Sebelum ke lokasi batu, sambil duduk di pendopo miliknya, Yohan menceritakan bahwa Batu Niopo berbentuk datar tegak mirip pusara. “Batu Niopo merupakan tempat keramat bagi Suku Bantik karena di situ diyakini ada leluhur Jopo Lramo, Sang Pencipta, sama seperti Tuhan, atau Tete Manis sebutan orang Papua. Ada pohon di dalam pusara itu diyakini tempat turunnya Jopo sehingga leluhur-leluhur Suku Bantik berdoa memohon kepada Jopo. Kalau kita yakin Jopo itu ada, ya, berarti ada. Tapi kalau tidak, ya, tidak,” ujarnya.
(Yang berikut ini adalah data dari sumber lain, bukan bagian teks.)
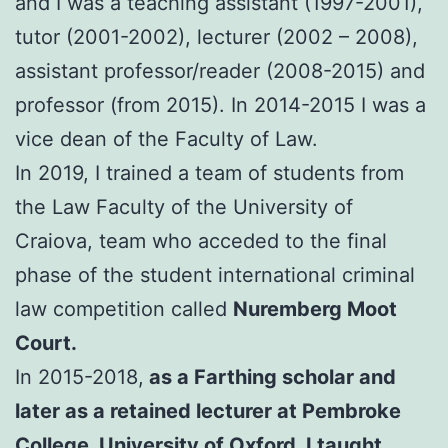
and I was a teaching assistant (1997-2001),
tutor (2001-2002), lecturer (2002 – 2008),
assistant professor/reader (2008-2015) and
professor (from 2015). In 2014-2015 I was a
vice dean of the Faculty of Law.
In 2019, I trained a team of students from
the Law Faculty of the University of
Craiova, team who acceded to the final
phase of the student international criminal
law competition called
Nuremberg Moot
Court.
In 2015-2018,
as a Farthing scholar and
later as a retained lecturer at Pembroke
College, University of Oxford, I taught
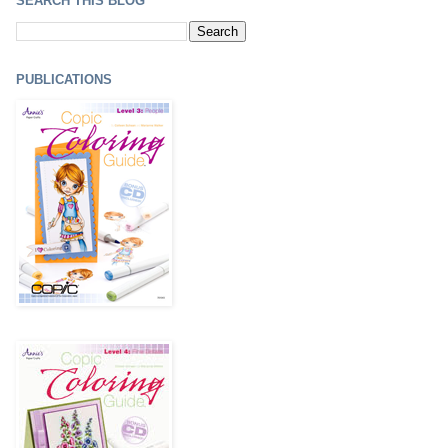
SEARCH THIS BLOG
PUBLICATIONS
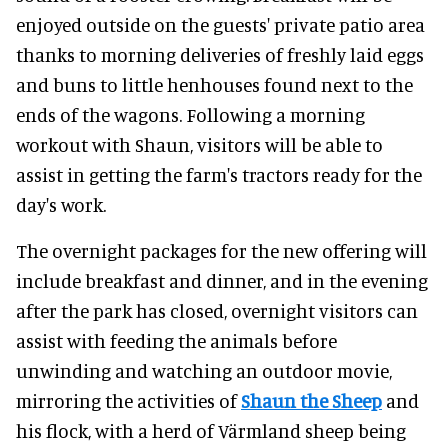
enjoyed outside on the guests' private patio area
thanks to morning deliveries of freshly laid eggs
and buns to little henhouses found next to the
ends of the wagons. Following a morning
workout with Shaun, visitors will be able to
assist in getting the farm's tractors ready for the
day's work.
The overnight packages for the new offering will
include breakfast and dinner, and in the evening
after the park has closed, overnight visitors can
assist with feeding the animals before
unwinding and watching an outdoor movie,
mirroring the activities of
Shaun the Sheep
and
his flock, with a herd of Värmland sheep being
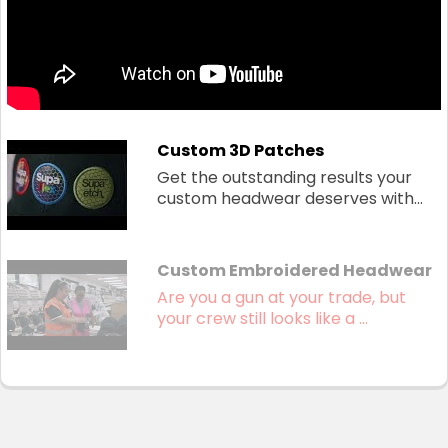
Custom 3D Patches
Get the outstanding results your
custom headwear deserves with...
Custom Embroidered Headwear
Are you a gun at your trade, but
your crew still looks like a ...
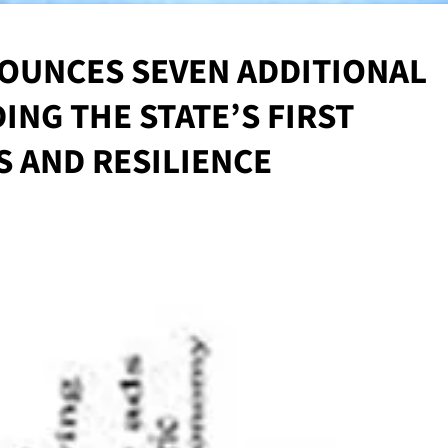
OUNCES SEVEN ADDITIONAL
NG THE STATE’S FIRST
S AND RESILIENCE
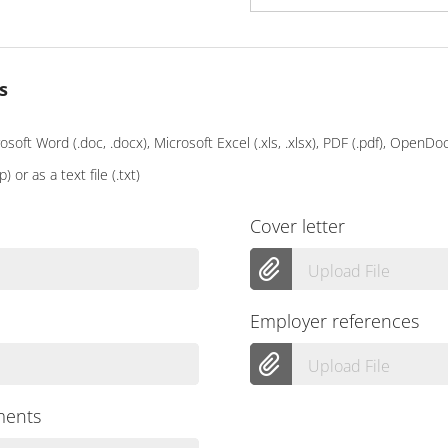
s
soft Word (.doc, .docx), Microsoft Excel (.xls, .xlsx), PDF (.pdf), OpenD
p) or as a text file (.txt)
Cover letter
Upload File
Employer references
Upload File
ments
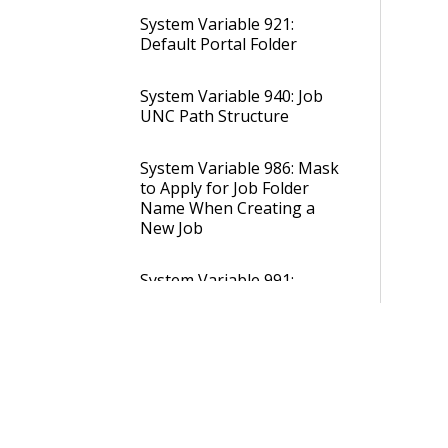
System Variable 921:
Default Portal Folder
System Variable 940: Job
UNC Path Structure
System Variable 986: Mask
to Apply for Job Folder
Name When Creating a
New Job
System Variable 991:
Folder to Store Report
Attachment Documents
System Variable 992:
Storage Provider to Store
Report Attachment
Documents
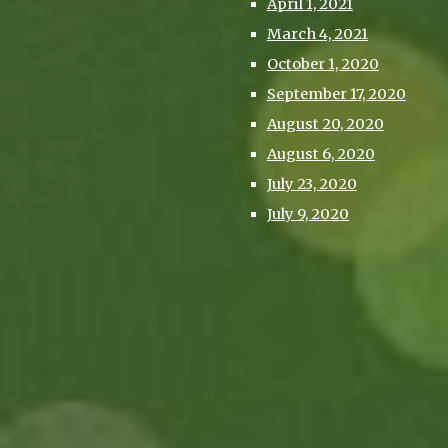
April 1, 2021
March 4, 2021
October 1, 2020
September 17, 2020
August 20, 2020
August 6, 2020
July 23, 2020
July 9, 2020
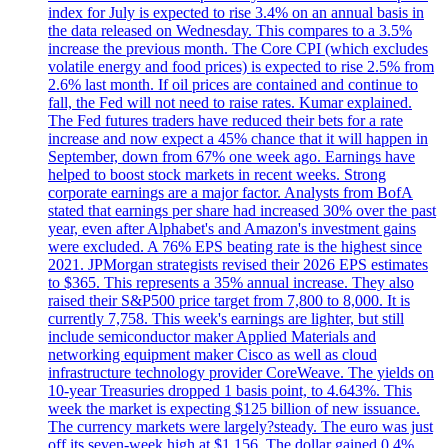
index for July is expected to rise 3.4% on an annual basis in
the data released on Wednesday. This compares to a 3.5%
increase the previous month. The Core CPI (which excludes
volatile energy and food prices) is expected to rise 2.5% from
2.6% last month. If oil prices are contained and continue to
fall, the Fed will not need to raise rates. Kumar explained.
The Fed futures traders have reduced their bets for a rate
increase and now expect a 45% chance that it will happen in
September, down from 67% one week ago. Earnings have
helped to boost stock markets in recent weeks. Strong
corporate earnings are a major factor. Analysts from BofA
stated that earnings per share had increased 30% over the past
year, even after Alphabet's and Amazon's investment gains
were excluded. A 76% EPS beating rate is the highest since
2021. JPMorgan strategists revised their 2026 EPS estimates
to $365. This represents a 35% annual increase. They also
raised their S&P500 price target from 7,800 to 8,000. It is
currently 7,758. This week's earnings are lighter, but still
include semiconductor maker Applied Materials and
networking equipment maker Cisco as well as cloud
infrastructure technology provider CoreWeave. The yields on
10-year Treasuries dropped 1 basis point, to 4.643%. This
week the market is expecting $125 billion of new issuance.
The currency markets were largely?steady. The euro was just
off its seven-week high at $1.156. The dollar gained 0.4%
Yohan memperlakukan tempat itu dengan penuh hormat. Terlihat dia melepas alas kaki karena tidak ingin mengotori tempat keramat itu. Sebelum masuk dan memotret, Yohan meminta izin terlebih dahulu kepada Jopo Lramo.
Terlihat Batu Niopo dikelilingi tanaman, pepohonan, dan tembok semen. Tepat di depan Batu Niopo ada sebuah patung berwarna kuning keemasan yang dinaungi pondok, yakni Monumen Robert Wolter Mongisidi.
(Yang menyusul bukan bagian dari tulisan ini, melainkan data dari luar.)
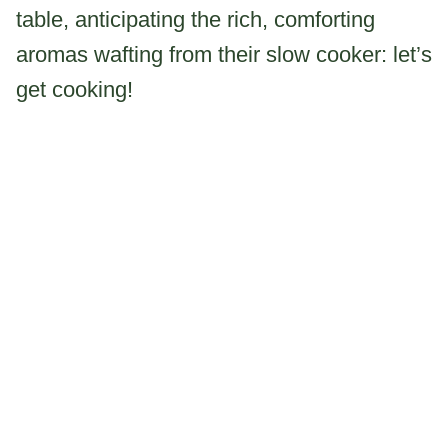
table, anticipating the rich, comforting
aromas wafting from their slow cooker: let’s
get cooking!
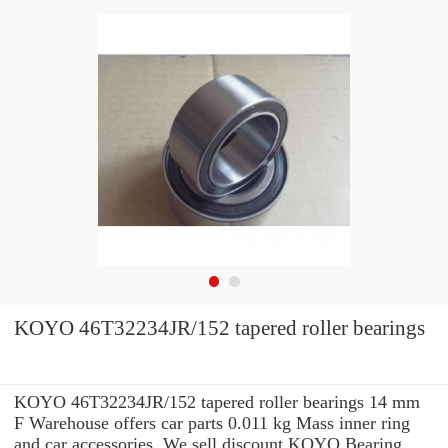
KOYO 46T32234JR/152 tapered roller bearings
KOYO 46T32234JR/152 tapered roller bearings 14 mm
F Warehouse offers car parts 0.011 kg Mass inner ring
and car accessories. We sell discount KOYO Bearing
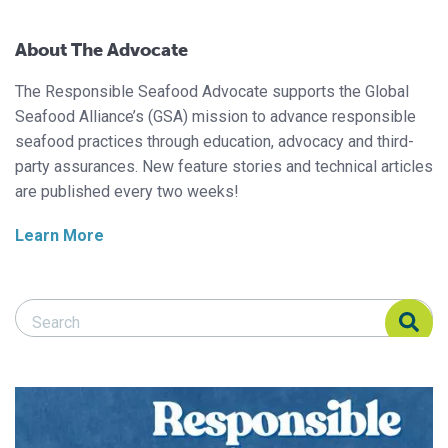
About The Advocate
The Responsible Seafood Advocate supports the Global
Seafood Alliance’s (GSA) mission to advance responsible
seafood practices through education, advocacy and third-
party assurances. New feature stories and technical articles
are published every two weeks!
Learn More
Search Responsible Seafood Advocate
Search Responsible Seafood Advocate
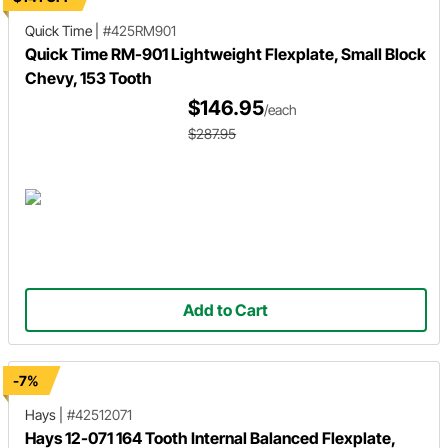
Quick Time
|
#425RM901
Quick Time RM-901 Lightweight Flexplate, Small Block
Chevy, 153 Tooth
$146.95
/each
$287.95
Add to Cart
-7%
Hays
|
#42512071
Hays 12-071 164 Tooth Internal Balanced Flexplate,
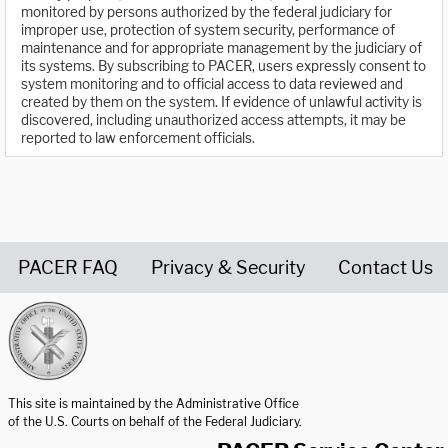
monitored by persons authorized by the federal judiciary for
improper use, protection of system security, performance of
maintenance and for appropriate management by the judiciary of
its systems. By subscribing to PACER, users expressly consent to
system monitoring and to official access to data reviewed and
created by them on the system. If evidence of unlawful activity is
discovered, including unauthorized access attempts, it may be
reported to law enforcement officials.
PACER FAQ
Privacy & Security
Contact Us
United States Courts home page
This site is maintained by the Administrative Office
of the U.S. Courts on behalf of the Federal Judiciary.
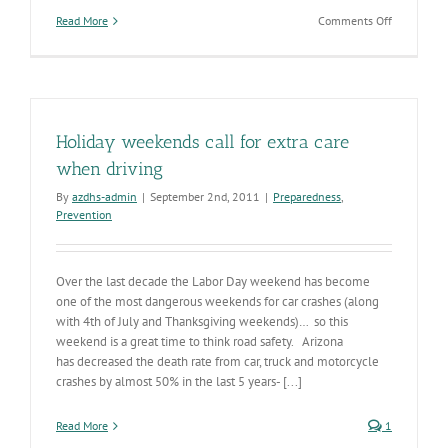
on
Read More
Comments Off
Roadway
safety
is
no
accident –
May
Holiday weekends call for extra care
is
Trauma
when driving
Awareness
By
azdhs-admin
|
September 2nd, 2011
|
Preparedness
,
Month
Prevention
Over the last decade the Labor Day weekend has become
one of the most dangerous weekends for car crashes (along
with 4th of July and Thanksgiving weekends)… so this
weekend is a great time to think road safety. Arizona
has decreased the death rate from car, truck and motorcycle
crashes by almost 50% in the last 5 years- [...]
Read More
1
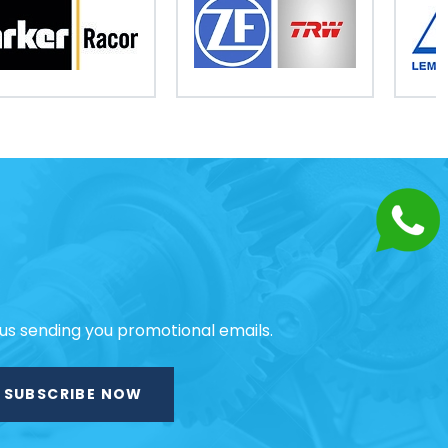
 us sending you promotional emails.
“Monumen ini awalnya berada di Sario dekat Rumah Sakit Ratumbuysang Manado, akhirnya dipindahkan ke tempat lahirnya yaitu di Malalayang sini, di mana Suku Bantik menetap. Ya, Pahlawan Nasional RI ini adalah seorang anak suku Bantik,” katanya.
Sejak Patung Wolter Robert Mongisidi dipindah di depan Batu Niopo yang adalah leluhurnya, banyak tokoh nasional, terlebih dari TNI, yang datang berkunjung dan berdoa sehingga mereka sukses dalam karier.
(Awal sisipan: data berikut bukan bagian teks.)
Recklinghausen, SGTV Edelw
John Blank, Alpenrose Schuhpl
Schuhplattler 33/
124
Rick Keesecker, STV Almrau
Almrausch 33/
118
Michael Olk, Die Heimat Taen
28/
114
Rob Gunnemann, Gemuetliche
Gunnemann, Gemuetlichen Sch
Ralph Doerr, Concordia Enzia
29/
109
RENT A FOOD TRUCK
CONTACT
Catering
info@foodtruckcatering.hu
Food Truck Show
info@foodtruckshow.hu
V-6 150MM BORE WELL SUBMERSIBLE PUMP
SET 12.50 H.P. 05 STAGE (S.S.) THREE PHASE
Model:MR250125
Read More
“Pak Rudini salah satunya pernah datang. Beliau Panglima Kodam XIII/Merdeka (1978), kemudian menjadi Panglima Kostrad (1981), Kepala Staf Angkatan Darat (1983-1986). Juga pernah menjabat Menteri Dalam Negeri dan Ketua Komisi Pemilihan Umum. Penasihat spiritual Gus Dur, Bona, juga pernah mampir di batu ini,” ujarnya.
Presiden Sukarno pernah bertutur, kalau Indonesia memiliki lima pejuang seperti Robert Wolter Mongisidi, Indonesia akan sangat luar biasa. “Makanya meski makam Robert ada di Makassar, tapi patungnya berada di sini,” kata Yohan.
Sejak kapan batu ini ada? Menurut Yohan, sebelum Kota Manado ada, batu ini sudah di sini. “Tempat ini sudah ada sebelum Kota Manado ada. Sebab suku etnis Bantik telah ada sejak dahulu kala. Sejak awal para leluhur-leluhur kaum etnis suku Bantik jadikan tempat ini untuk upacara spiritual dengan maksud dan tujuan bermohon kepada Yang Maha Kuasa, meminta petunjuk.”
Jadi diyakini tempat itu dijaga para leluhur-leluhur yang tingkat kesaktiannya luar biasa, tinggi tiada tandingan. Batu itu juga jadi lokasi utama dari tiga batu lain yang berdekatan, yakni Batu Buaya, Batu Kuangang, dan Batu Lrana. “Kalau mau ke batu lain harus melapor dulu di Batu Niopo, apakah direstui atau tidak," ujar Yohan.